On sait qu’il soutiendra la Présidente quoiqu’il arrive, mais il ne souhaite pas émettre d’avis définitif. Je pense qu’Adama est partagé entre son rôle d’amiral et l’influence que son père, avocat des droits de l’Homme, a eu dans sa vie et dans l’homme qu’il est devenu. Adama a toujours réussi à concilier les deux jusque là, restant autoritaire et juste, mais la question du génocide soulève une contradiction. On ne peut être un militaire et passer à côté de l’opportunité de donner un coup fatidique à son adversaire, surtout avec le rapport de force actuel. Mais on ne peut être un humaniste et accepter de participer à un génocide...
A la fin de l’épisode, Adama confie à Laura :
« If we commit genocide, it will be a stain on our shield. »
« Si nous commettons un génocide, notre bouclier sera tâché. »
Cette phrase est en réalité une citation de John Ford, phénoménal réalisateur de western (L’Homme qui tua Liberty Valence est mon préféré), à propos du génocide dont les Indiens d’Amérique ont été victimes. Cette citation (recueillie lors d’une interview) a très longtemps marqué Ron D. Moore et il a tenu à la donner à Adama dans cet épisode, ce qui je trouve colle parfaitement bien au personnage.

Consigne →
Écrivez la suite du texte sur Adama et la question du génocide, en partant de sa dernière phrase. Les données qui viennent ensuite forment un support à part, sans rapport avec le texte.

Données enregistrées →
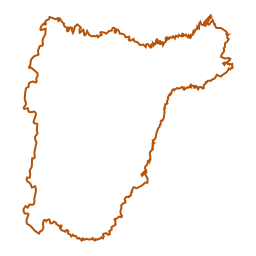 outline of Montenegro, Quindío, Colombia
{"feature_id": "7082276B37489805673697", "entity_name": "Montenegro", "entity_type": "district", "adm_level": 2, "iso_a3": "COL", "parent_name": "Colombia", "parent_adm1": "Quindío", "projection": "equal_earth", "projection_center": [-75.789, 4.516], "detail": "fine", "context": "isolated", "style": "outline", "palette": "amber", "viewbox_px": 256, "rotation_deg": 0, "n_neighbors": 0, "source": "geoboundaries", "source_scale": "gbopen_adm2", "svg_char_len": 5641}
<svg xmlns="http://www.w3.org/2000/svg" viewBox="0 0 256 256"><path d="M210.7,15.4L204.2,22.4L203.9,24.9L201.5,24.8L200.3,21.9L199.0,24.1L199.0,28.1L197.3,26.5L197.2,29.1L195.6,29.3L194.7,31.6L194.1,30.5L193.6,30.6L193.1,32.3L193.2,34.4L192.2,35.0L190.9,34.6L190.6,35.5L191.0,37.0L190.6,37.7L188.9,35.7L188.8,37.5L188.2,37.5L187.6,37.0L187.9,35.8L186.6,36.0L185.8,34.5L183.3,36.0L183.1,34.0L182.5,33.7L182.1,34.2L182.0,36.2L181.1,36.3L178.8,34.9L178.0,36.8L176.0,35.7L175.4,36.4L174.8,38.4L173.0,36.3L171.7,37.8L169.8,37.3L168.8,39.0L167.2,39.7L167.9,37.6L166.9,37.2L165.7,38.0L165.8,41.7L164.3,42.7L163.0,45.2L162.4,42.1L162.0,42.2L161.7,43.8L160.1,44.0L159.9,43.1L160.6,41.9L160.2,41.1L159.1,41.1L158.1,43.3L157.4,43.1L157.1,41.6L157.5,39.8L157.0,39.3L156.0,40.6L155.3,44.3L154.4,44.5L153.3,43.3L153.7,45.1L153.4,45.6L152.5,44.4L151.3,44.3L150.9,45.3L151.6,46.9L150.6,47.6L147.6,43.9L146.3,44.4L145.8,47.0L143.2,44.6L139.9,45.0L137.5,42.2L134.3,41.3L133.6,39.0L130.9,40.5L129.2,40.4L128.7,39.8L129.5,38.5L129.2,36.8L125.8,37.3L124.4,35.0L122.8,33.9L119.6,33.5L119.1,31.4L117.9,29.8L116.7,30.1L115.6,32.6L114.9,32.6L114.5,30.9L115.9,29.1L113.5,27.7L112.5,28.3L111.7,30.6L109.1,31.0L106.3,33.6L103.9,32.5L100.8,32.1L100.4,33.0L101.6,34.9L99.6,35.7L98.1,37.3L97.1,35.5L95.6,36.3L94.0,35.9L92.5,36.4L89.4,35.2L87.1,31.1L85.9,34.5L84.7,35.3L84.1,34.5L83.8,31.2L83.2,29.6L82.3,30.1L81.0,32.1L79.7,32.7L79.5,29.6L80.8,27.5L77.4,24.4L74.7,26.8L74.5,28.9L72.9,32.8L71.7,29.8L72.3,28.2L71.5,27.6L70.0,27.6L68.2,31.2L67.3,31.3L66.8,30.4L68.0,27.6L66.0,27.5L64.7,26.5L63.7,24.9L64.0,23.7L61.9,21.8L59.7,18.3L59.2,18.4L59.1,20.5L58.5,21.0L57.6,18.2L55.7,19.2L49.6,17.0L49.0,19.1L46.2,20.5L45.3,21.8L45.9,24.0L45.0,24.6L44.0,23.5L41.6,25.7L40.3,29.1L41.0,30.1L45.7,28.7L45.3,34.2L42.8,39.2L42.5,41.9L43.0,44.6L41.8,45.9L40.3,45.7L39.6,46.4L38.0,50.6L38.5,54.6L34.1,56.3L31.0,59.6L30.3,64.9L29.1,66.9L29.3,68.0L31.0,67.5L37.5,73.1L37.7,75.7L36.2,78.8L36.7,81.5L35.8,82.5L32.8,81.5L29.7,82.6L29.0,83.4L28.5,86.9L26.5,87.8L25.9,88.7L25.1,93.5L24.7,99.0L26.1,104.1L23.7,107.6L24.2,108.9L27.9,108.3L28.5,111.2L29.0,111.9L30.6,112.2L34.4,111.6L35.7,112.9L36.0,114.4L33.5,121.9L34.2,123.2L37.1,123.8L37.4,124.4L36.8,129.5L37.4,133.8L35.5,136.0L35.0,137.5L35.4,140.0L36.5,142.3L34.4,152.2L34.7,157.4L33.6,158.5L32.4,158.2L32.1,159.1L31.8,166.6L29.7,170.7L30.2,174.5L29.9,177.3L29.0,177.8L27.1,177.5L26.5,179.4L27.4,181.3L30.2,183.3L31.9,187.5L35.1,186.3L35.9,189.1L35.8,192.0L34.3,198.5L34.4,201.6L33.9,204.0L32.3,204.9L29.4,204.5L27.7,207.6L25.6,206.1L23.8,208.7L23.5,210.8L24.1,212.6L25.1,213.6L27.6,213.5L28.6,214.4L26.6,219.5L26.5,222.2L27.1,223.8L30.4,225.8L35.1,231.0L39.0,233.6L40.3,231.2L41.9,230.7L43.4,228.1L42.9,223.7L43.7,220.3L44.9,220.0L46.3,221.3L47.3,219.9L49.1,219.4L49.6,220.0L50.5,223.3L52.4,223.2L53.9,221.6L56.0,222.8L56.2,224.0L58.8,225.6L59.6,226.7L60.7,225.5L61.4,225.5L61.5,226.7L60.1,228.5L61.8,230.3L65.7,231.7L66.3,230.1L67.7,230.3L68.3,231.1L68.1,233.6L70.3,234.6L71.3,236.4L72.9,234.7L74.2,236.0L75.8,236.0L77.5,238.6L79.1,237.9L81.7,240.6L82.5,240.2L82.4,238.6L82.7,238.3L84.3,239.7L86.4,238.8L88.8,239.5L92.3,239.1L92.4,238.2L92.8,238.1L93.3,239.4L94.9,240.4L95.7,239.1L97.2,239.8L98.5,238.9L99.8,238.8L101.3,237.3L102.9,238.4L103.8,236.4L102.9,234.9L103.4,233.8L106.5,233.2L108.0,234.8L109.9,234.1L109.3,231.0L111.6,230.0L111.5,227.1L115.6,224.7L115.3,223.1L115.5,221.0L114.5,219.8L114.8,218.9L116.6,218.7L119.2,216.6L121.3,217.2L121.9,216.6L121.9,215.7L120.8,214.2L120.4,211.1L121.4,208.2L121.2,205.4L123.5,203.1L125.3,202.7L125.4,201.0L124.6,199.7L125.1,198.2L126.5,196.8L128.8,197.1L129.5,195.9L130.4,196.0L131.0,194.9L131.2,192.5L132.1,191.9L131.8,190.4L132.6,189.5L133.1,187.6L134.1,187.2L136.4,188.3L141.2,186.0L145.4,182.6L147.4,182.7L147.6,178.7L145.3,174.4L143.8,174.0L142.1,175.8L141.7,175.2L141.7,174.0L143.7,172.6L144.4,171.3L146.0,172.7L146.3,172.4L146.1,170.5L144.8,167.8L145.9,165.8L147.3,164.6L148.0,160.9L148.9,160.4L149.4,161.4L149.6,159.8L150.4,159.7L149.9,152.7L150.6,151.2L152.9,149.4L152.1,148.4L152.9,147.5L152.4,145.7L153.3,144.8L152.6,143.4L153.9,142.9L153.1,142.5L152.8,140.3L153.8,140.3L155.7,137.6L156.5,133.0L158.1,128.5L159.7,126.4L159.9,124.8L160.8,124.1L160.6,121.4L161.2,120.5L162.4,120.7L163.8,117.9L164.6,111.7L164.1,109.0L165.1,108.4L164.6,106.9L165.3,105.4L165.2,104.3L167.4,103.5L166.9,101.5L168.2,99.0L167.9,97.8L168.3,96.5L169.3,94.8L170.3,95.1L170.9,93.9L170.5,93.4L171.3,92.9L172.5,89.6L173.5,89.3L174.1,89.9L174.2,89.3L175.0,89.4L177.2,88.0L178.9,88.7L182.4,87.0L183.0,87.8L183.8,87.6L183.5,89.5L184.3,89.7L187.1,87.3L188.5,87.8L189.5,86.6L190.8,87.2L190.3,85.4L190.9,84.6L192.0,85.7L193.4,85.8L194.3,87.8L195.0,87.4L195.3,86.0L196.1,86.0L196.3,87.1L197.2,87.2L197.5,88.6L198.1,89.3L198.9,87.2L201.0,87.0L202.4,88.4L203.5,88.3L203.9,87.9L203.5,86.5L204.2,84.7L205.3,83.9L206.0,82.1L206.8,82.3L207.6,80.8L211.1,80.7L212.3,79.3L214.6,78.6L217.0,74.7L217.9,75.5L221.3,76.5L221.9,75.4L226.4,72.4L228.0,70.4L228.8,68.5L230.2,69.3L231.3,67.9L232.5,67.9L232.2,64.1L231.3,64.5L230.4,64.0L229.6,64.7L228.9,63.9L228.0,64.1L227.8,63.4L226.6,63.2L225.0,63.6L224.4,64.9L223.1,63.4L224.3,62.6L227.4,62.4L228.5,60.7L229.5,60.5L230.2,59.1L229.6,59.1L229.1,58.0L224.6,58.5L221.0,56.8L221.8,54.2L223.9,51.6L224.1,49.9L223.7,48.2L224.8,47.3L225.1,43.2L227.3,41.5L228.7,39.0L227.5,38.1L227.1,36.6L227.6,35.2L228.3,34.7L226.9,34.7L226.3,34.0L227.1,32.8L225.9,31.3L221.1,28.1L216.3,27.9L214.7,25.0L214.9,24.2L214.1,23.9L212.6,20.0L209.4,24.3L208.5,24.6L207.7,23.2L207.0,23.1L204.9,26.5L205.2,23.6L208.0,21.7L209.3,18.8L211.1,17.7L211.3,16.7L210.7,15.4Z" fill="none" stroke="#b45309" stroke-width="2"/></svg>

Corrigé →
Je ne peux m’empêcher de penser que son opinion aurait pu être différente au lendemain de l’attaque cylon, quand Adama n’avait pas encore traversé toutes les épreuves qu’il a rencontrées et quand il n’avait pas encore développé de lien avec Sharon... Il est facile pour Lee de vouloir annihiler les cylons. Il est facile pour Laura de décider que les cylons ne sont que des robots belliqueux. C’est beaucoup plus dur pour Helo et pour Adama, qui ont construit un vrai respect mutuel avec l’un des modèles. L’argument d’Helo - « Sharon a développé un caractère propre, elle s’est rebellée contre les siens, rien ne prouve que d’autres cylons ne sont pas comme elle à l’heure actuelle » - est tout à fait recevable. Tous les cylons ne sont pas a priori des machines de guerre dont le seul but est d’anéantir la race humaine. Certains ont des pensées propres, des caractères différents. Il ne faut pas oublier que les cylons sont relativement « jeunes », ils existent depuis peu et sont comme des enfants qui expérimentent la vie et se posent peu de questions existentielles. Ils ont encore le temps d’évoluer, d’acquérir une certaine autonomie les uns par rapport aux autres (et entre même modèle). Dans cette optique, il est difficile de les réduire à des robots formatés pour penser et pour agir d’une seule et unique façon...

Sharon « I’m not a cylon, I’m a free woman » Agathon

D’ailleurs, quel est le point de vue de Sharon à propos de cette opportunité de détruire la race des cylons ?
Curieusement, ce n’est pas elle qui fera tout pour empêcher le plan d’aboutir. Sa loyauté va à présent vers le Galactica et surtout, à mon avis, vers Adama. Elle n’est plus une cylonne, elle n’est pas encore un être humain, mais elle est le Lieutenant Athéna, elle fait partie de la flotte au même titre que n’importe qui d’autre (sous-entendu : au même titre que n’importe quel être humain, et c’est une comparaison primordiale pour elle). En ne prenant pas part au sabotage du plan de Lee, elle montre qu’elle se considère davantage comme une humaine que comme une cylonne...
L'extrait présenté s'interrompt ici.